For the data below, work out how many lines include the string "связью" and report only the number.

> [Transcribed page contents]:
- - - -

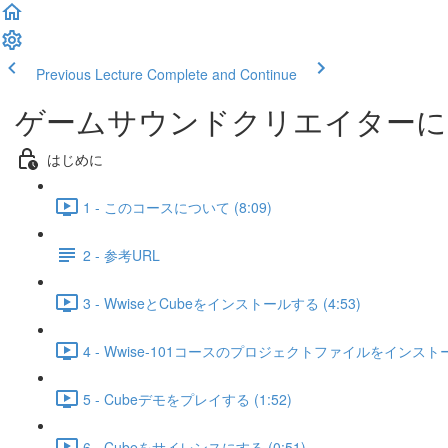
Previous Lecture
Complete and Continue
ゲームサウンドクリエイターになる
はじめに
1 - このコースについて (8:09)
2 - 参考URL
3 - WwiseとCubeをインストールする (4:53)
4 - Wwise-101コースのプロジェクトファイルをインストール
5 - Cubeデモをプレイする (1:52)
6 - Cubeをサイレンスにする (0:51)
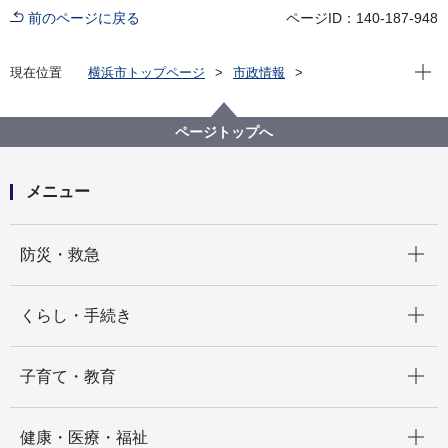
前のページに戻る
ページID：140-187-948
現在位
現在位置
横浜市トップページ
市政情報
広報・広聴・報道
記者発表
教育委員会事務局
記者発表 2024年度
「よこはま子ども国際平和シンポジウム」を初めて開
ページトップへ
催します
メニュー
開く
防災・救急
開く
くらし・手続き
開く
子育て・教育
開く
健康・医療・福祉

- - - -

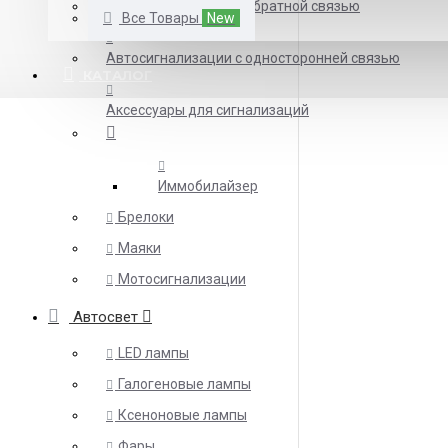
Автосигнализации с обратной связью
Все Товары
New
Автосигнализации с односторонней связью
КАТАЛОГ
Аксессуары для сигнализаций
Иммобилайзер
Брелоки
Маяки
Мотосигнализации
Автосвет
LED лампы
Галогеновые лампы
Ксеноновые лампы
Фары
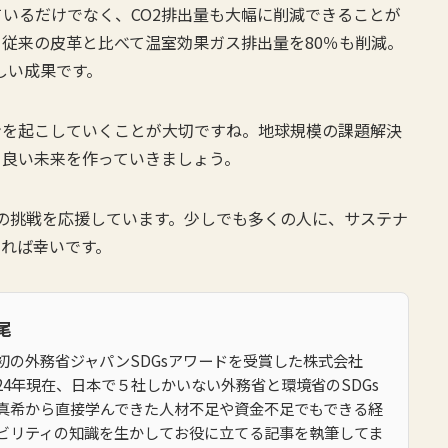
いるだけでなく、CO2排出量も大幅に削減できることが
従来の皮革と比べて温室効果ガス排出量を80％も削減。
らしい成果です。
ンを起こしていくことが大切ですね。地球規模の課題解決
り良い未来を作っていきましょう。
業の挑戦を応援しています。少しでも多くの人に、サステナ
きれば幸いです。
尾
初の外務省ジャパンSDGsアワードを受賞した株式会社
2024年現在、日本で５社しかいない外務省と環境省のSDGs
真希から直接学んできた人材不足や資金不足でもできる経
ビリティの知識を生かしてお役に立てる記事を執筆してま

- - - -

> [WORKED SOLUTION]: 2